Collection entries
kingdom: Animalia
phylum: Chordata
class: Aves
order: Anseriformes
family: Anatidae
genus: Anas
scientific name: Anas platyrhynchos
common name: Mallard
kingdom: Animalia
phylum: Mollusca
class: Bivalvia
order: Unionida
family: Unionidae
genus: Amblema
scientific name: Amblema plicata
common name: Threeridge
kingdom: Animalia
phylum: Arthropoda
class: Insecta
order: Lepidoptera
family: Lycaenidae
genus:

**TASK TO CARRY OUT**
Can you arrange every line of the records above into a Markdown table with the columns Row and Line, numbering each row and leaving out blank lines?

**CORRECT RESULT**
| Row | Line |
|---|---|
| 1 | kingdom: Animalia |
| 2 | phylum: Chordata |
| 3 | class: Aves |
| 4 | order: Anseriformes |
| 5 | family: Anatidae |
| 6 | genus: Anas |
| 7 | scientific name: Anas platyrhynchos |
| 8 | common name: Mallard |
| 9 | kingdom: Animalia |
| 10 | phylum: Mollusca |
| 11 | class: Bivalvia |
| 12 | order: Unionida |
| 13 | family: Unionidae |
| 14 | genus: Amblema |
| 15 | scientific name: Amblema plicata |
| 16 | common name: Threeridge |
| 17 | kingdom: Animalia |
| 18 | phylum: Arthropoda |
| 19 | class: Insecta |
| 20 | order: Lepidoptera |
| 21 | family: Lycaenidae |
| 22 | genus: |